Like grep, but more powerful than you can possibly imagine.
ast-grep is a structural code search and transformation tool that operates on Abstract Syntax Trees (ASTs) rather than raw text. Unlike traditional tools like grep or sed that use regular expressions, ast-grep understands the syntactic structure of your code, enabling you to find and modify patterns that would be impossible or impractical to match with text-based approaches. The npm package @ast-grep/napi provides Node.js bindings to the core Rust library, offering programmatic access to its AST manipulation capabilities.
The tool solves a fundamental problem in large codebases: reliably finding and refactoring code patterns across thousands of files. Text-based search fails when dealing with formatting variations, nested structures, or semantic equivalence. ast-grep parses code into its AST representation and matches patterns structurally, meaning it finds code by what it means, not just how it's written. This makes it invaluable for migrations, deprecations, and enforcing code standards.
ast-grep is particularly popular among library maintainers who need to provide migration scripts, platform teams building custom linting rules, and developers performing large-scale refactorings. Written in Rust with multi-core support, it processes tens of thousands of files in seconds while maintaining the simplicity of grep-like command-line usage. The package supports JavaScript, TypeScript, and numerous other languages through tree-sitter parsers.
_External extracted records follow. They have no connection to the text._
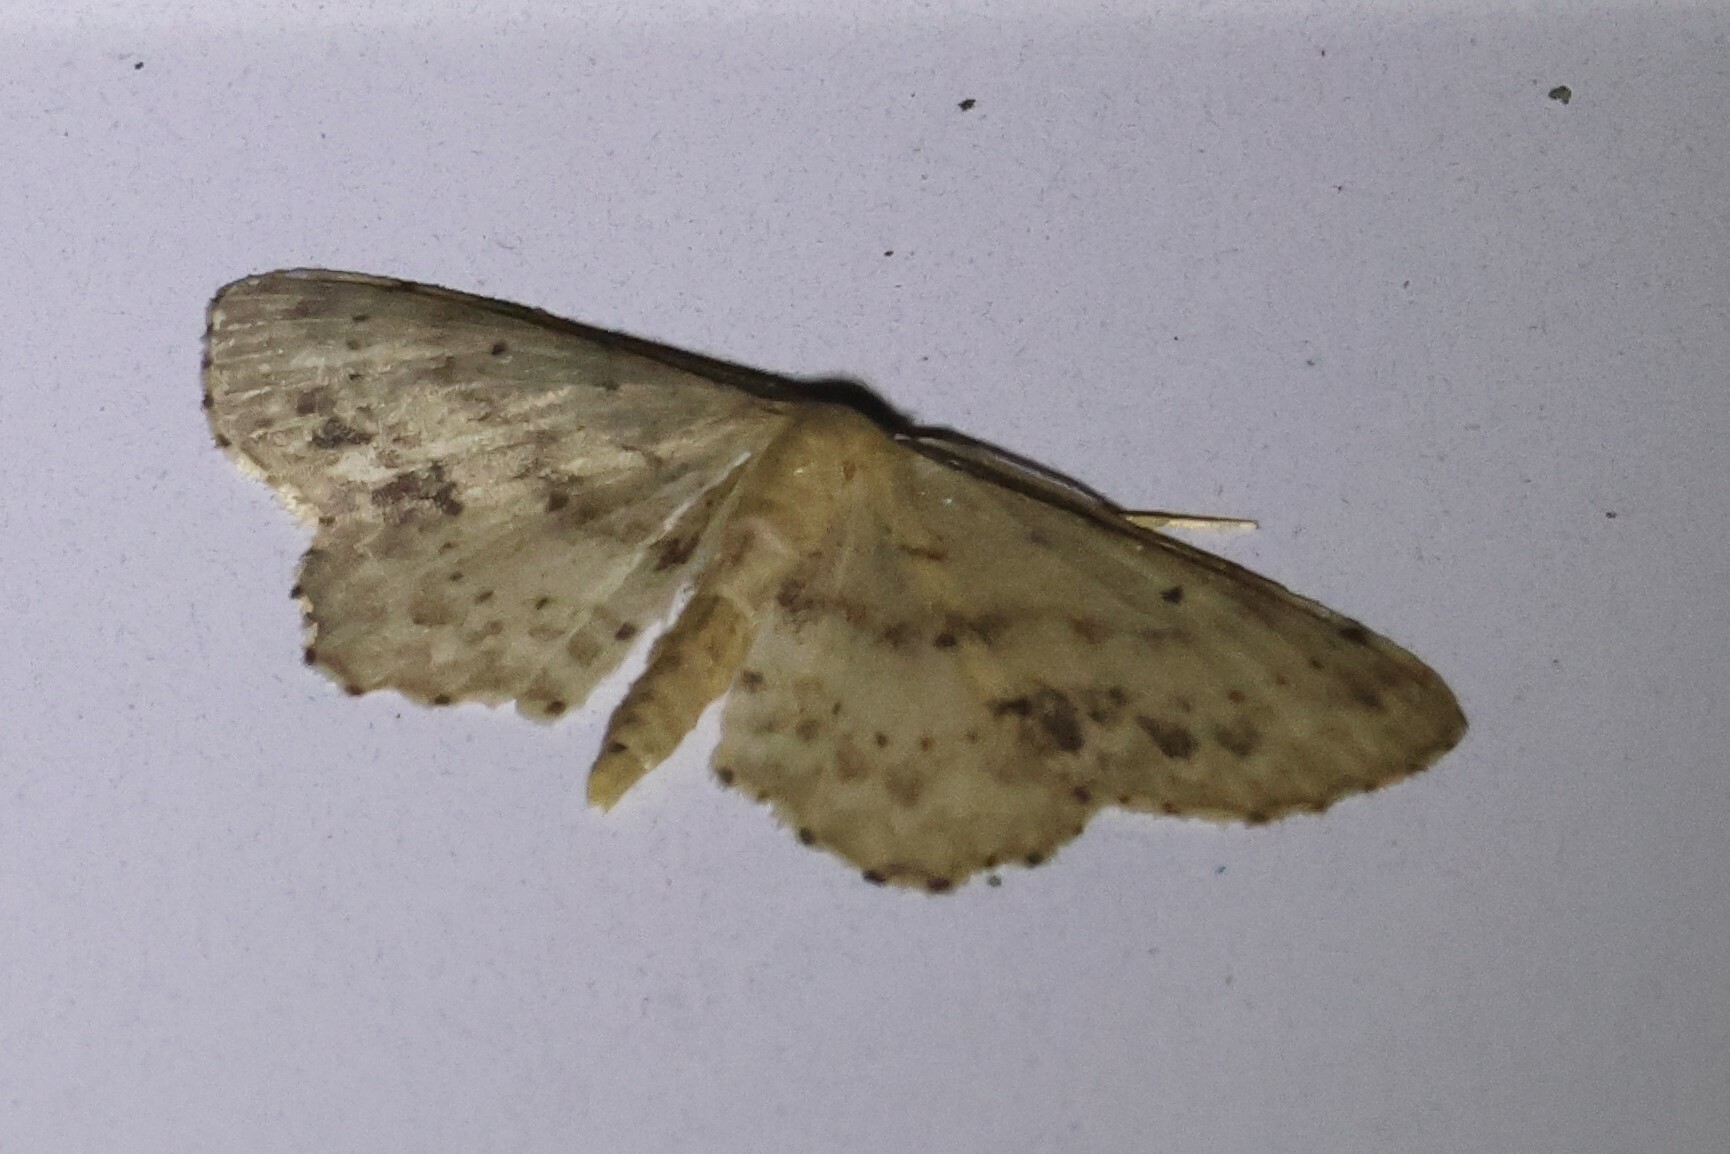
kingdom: Animalia
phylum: Arthropoda
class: Insecta
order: Lepidoptera
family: Geometridae
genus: Idaea
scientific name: Idaea dimidiata
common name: Single-dotted wave
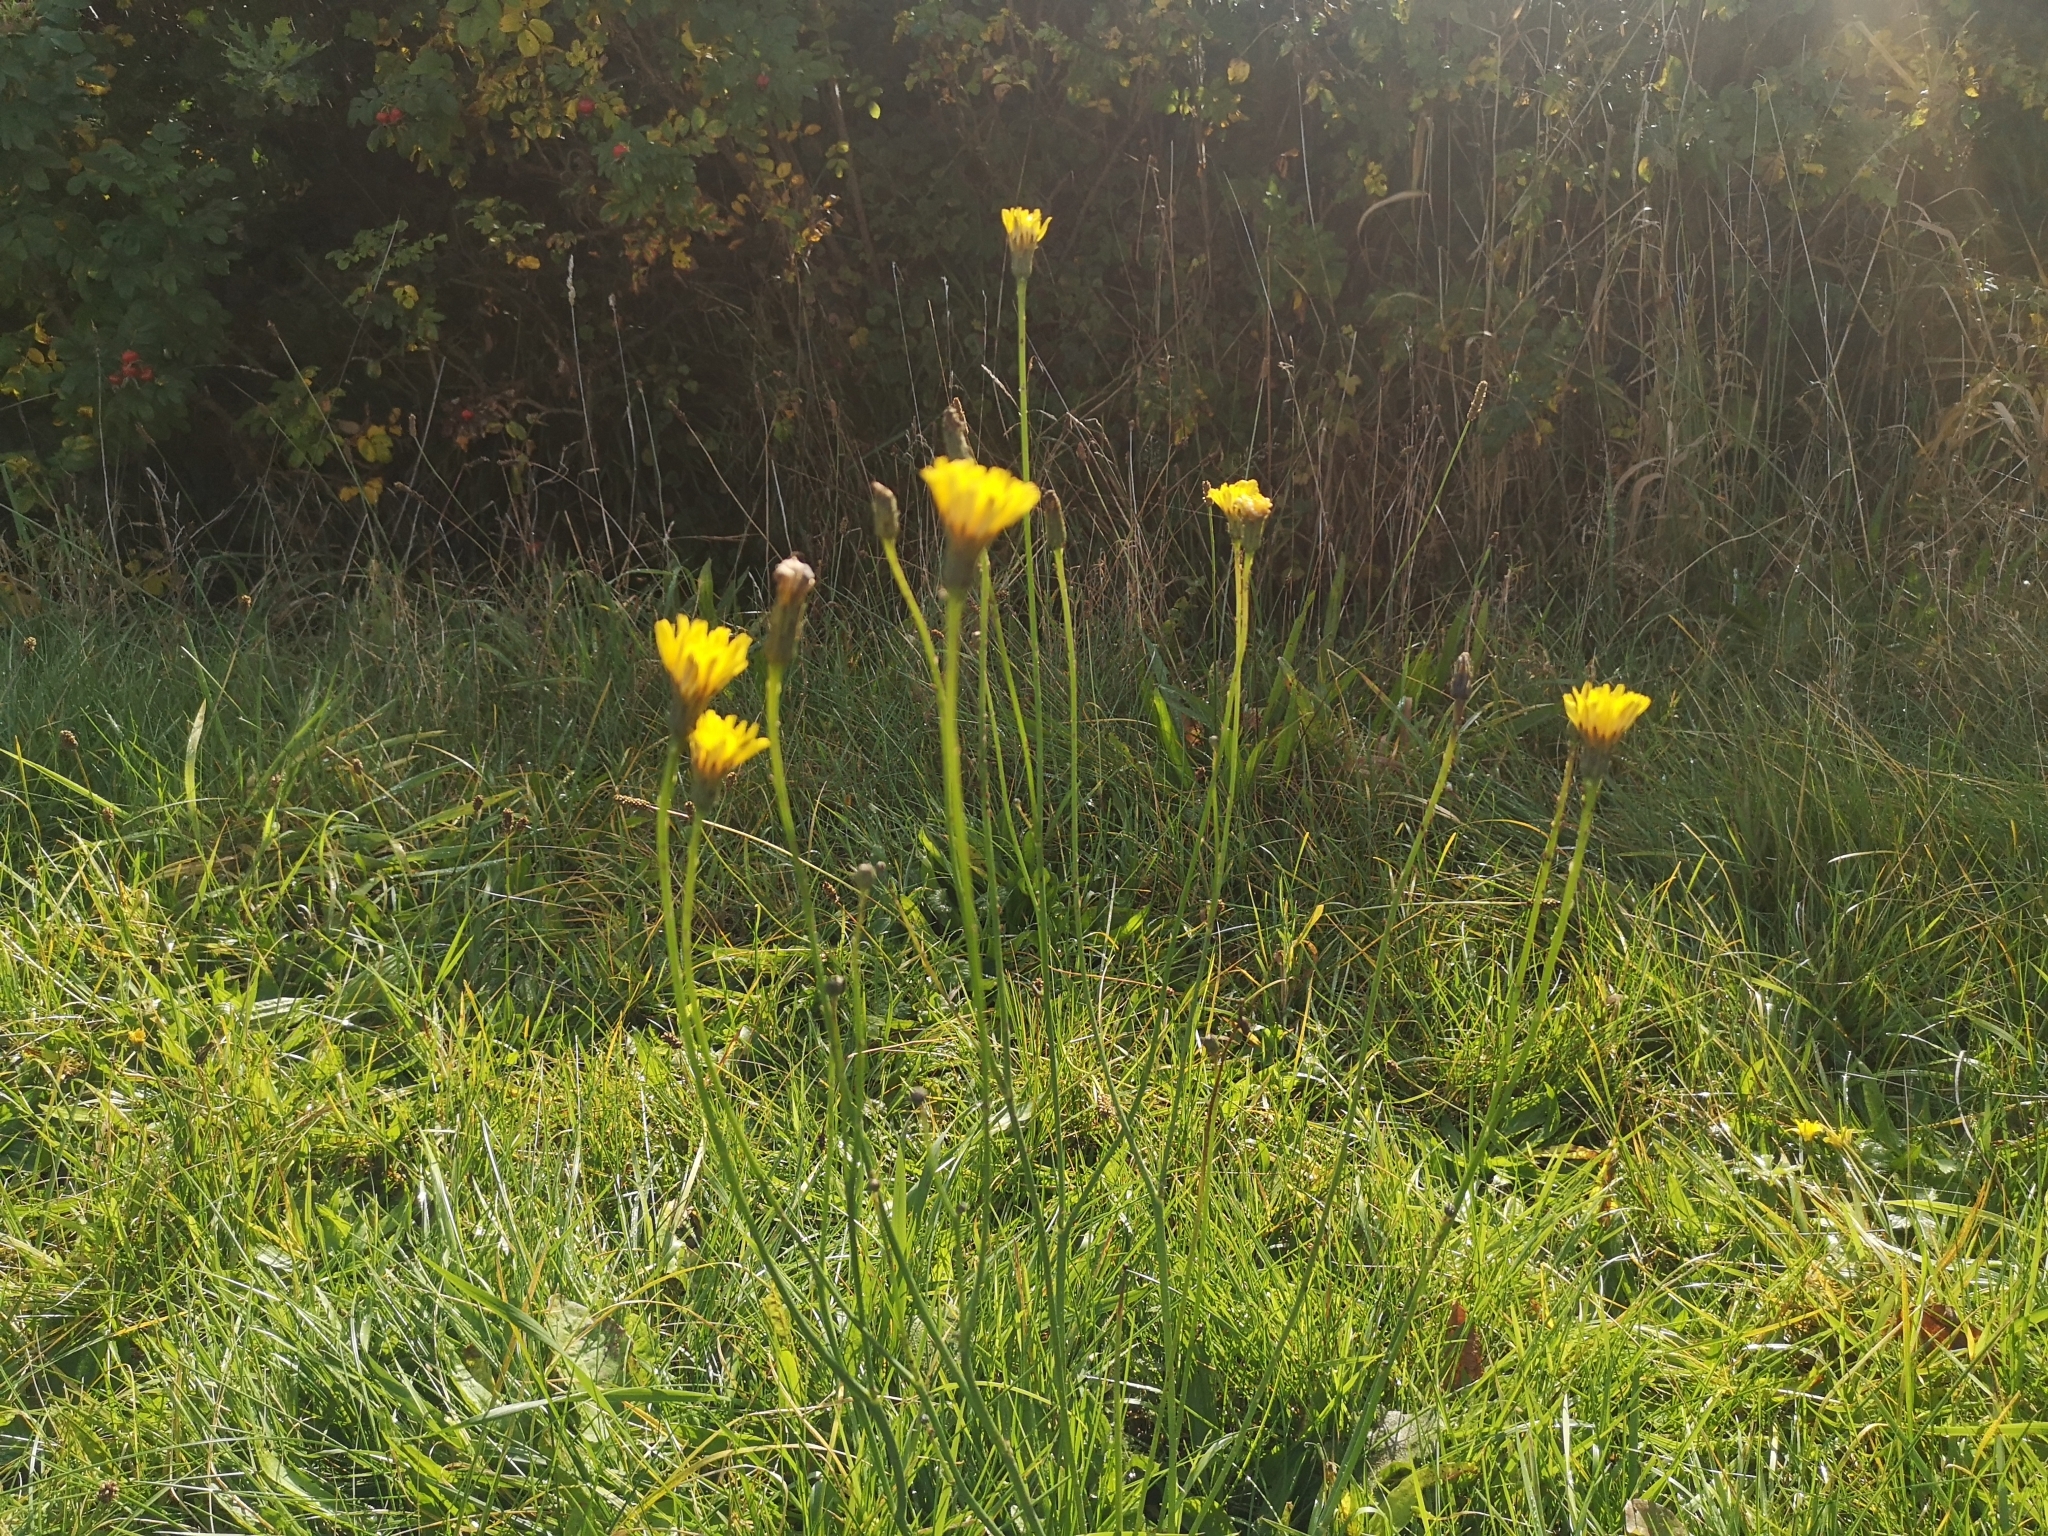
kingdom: Plantae
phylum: Tracheophyta
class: Magnoliopsida
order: Asterales
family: Asteraceae
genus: Hypochaeris
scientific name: Hypochaeris radicata
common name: Flatweed
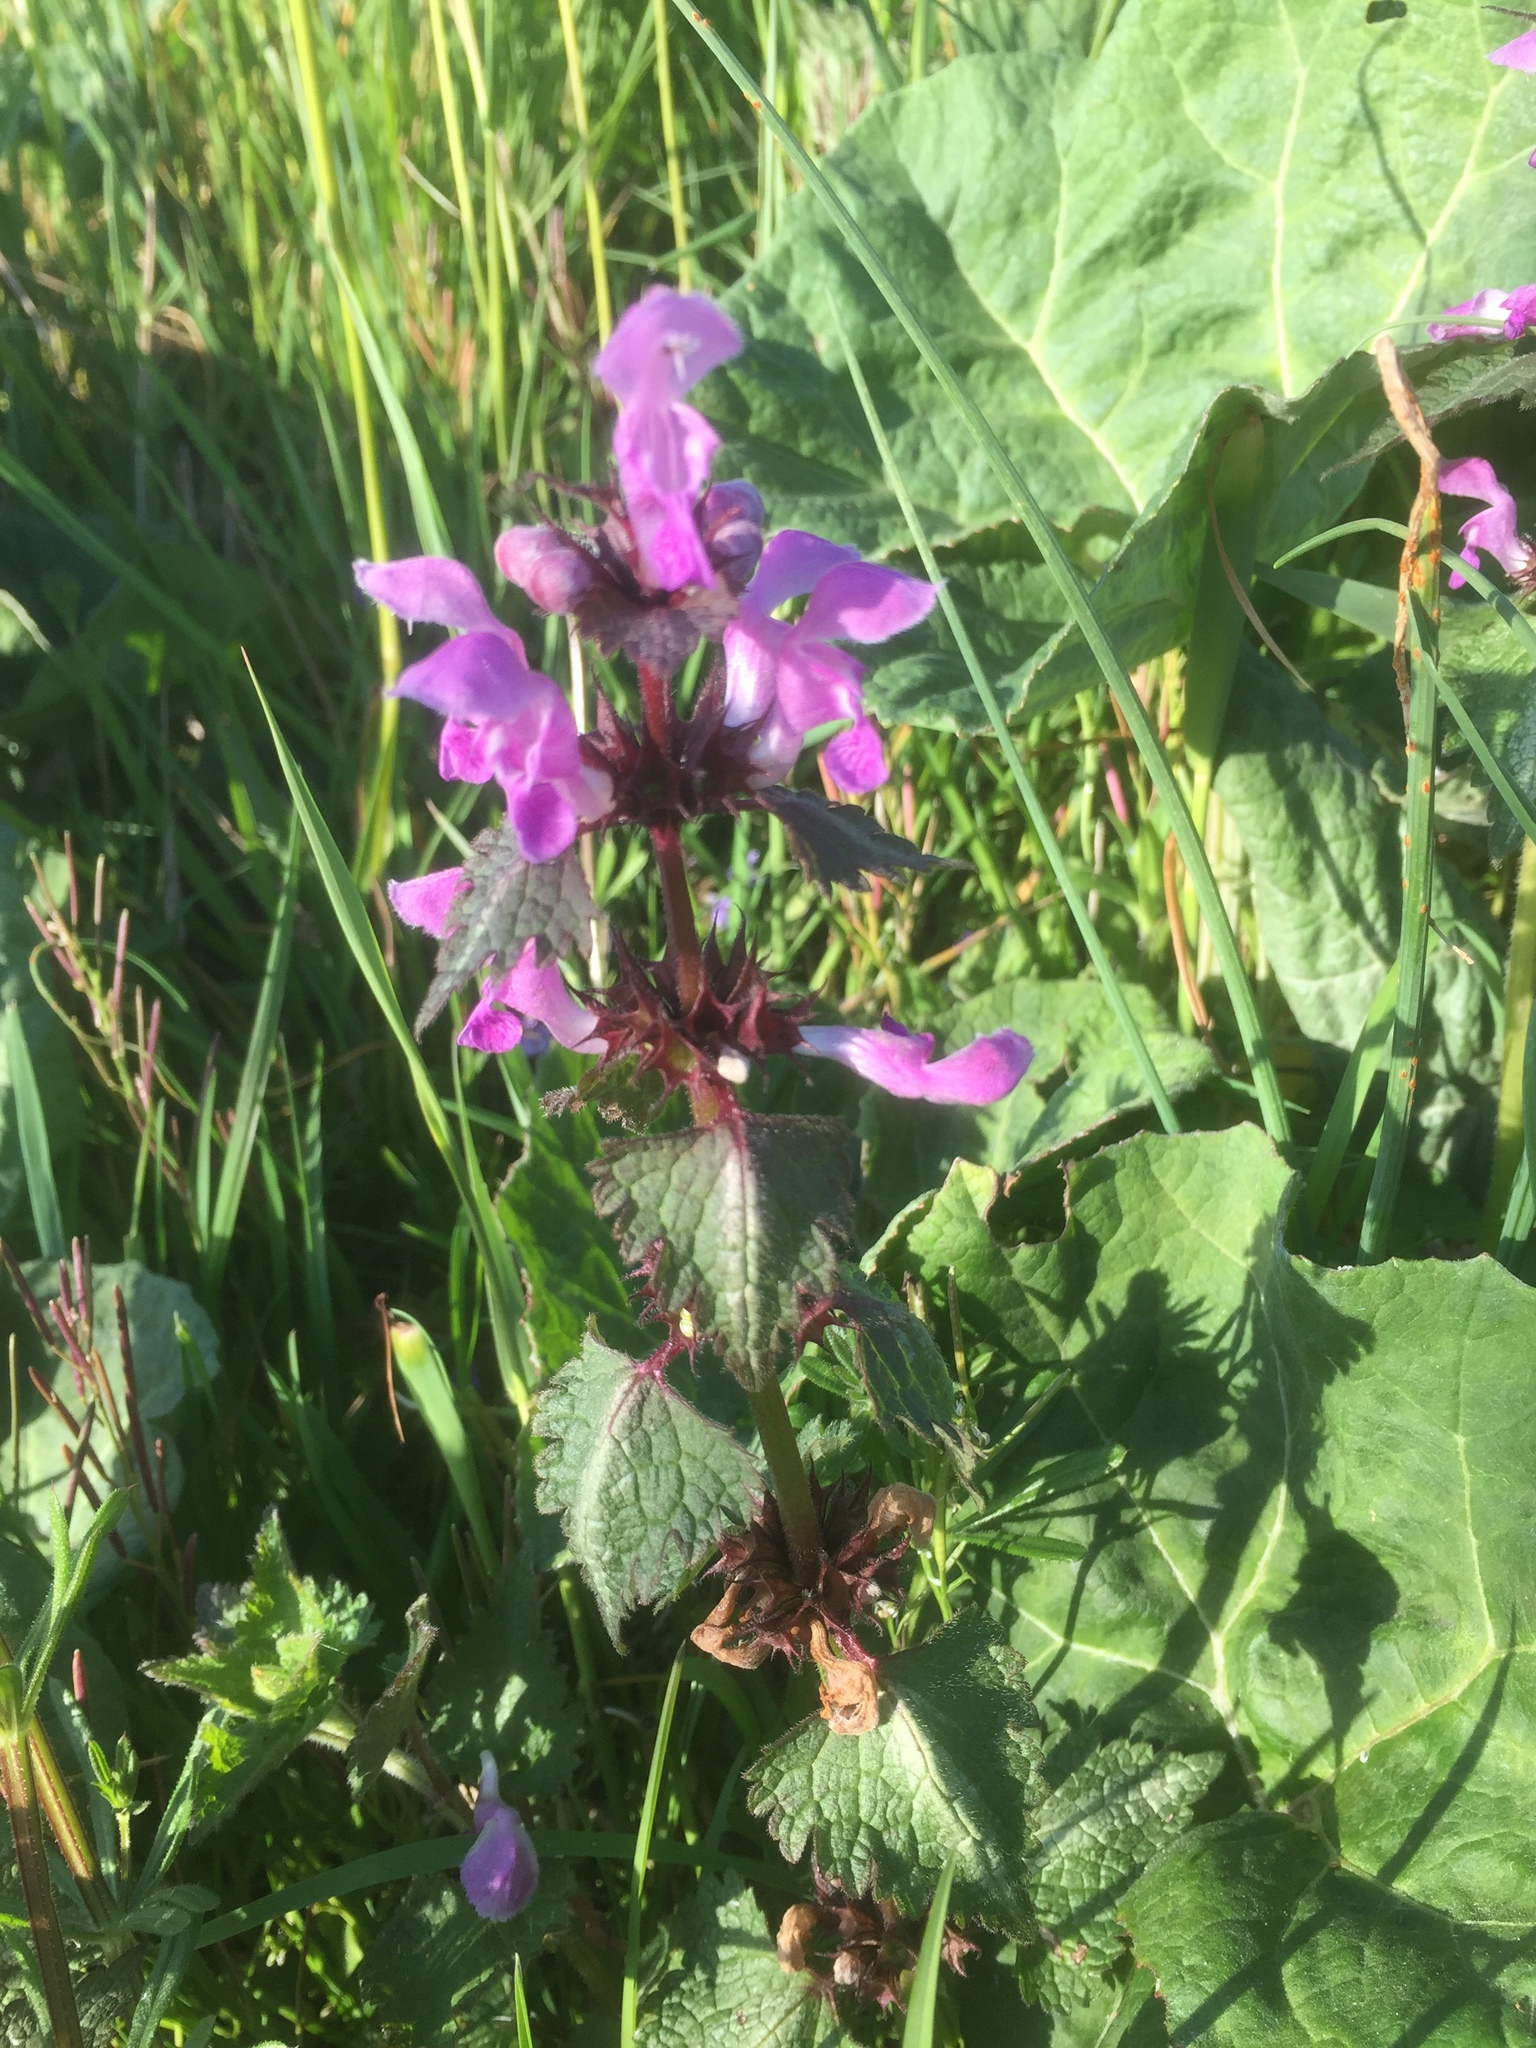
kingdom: Plantae
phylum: Tracheophyta
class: Magnoliopsida
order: Lamiales
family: Lamiaceae
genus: Lamium
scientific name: Lamium maculatum
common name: Spotted dead-nettle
The Node.js API provides jQuery-like methods for traversing and manipulating syntax nodes, with optional TypeScript type safety. It supports multiple matching strictness levels—from exact CST matching to relaxed signature matching—giving you control over how precisely patterns must align with target code. This flexibility makes ast-grep suitable for everything from quick ad-hoc searches to building sophisticated code transformation pipelines.
const { js } = require('@ast-grep/napi');
const sourceCode = `
function getUserData(id) {
return fetch('/api/users/' + id);
}
function getPostData(postId) {
return fetch('/api/posts/' + postId);
}
`;
const root = js.parse(sourceCode);
const pattern = 'fetch($URL + $ID)';
const matches = root.findAll(pattern);
console.log(`Found ${matches.length} string concatenation patterns in fetch calls`);
matches.forEach(match => {
const metaVars = match.getMultipleMatches();
console.log('Match:', match.text());
console.log('URL:', metaVars.URL.text());
console.log('ID:', metaVars.ID.text());
});
const transformed = root.replace(pattern, 'fetch(`${$URL}${$ID}`)');
console.log('\nTransformed code:');
console.log(transformed);Large-scale refactoring across codebases: When renaming APIs or updating function signatures across hundreds of files, ast-grep can find all usages structurally and apply transformations reliably, regardless of formatting or whitespace differences.
Custom linting rules for organization-specific patterns: Teams can define YAML-based rules to enforce architectural decisions, prevent deprecated API usage, or catch common bug patterns that standard ESLint rules miss, with built-in pretty error reporting.
Library migration automation: When upgrading major versions of dependencies, ast-grep can power codemods that automatically transform old API calls to new ones, handling complex nested patterns that regex-based tools struggle with.
Code quality analysis and metrics: Extract structural information from codebases to analyze complexity, identify code smells, or generate reports on specific patterns, all with better accuracy than text-based analysis.
Security auditing and vulnerability detection: Search for potentially unsafe code patterns like SQL injection vectors or insecure cryptographic usage by matching AST structures rather than fragile string patterns, reducing false positives.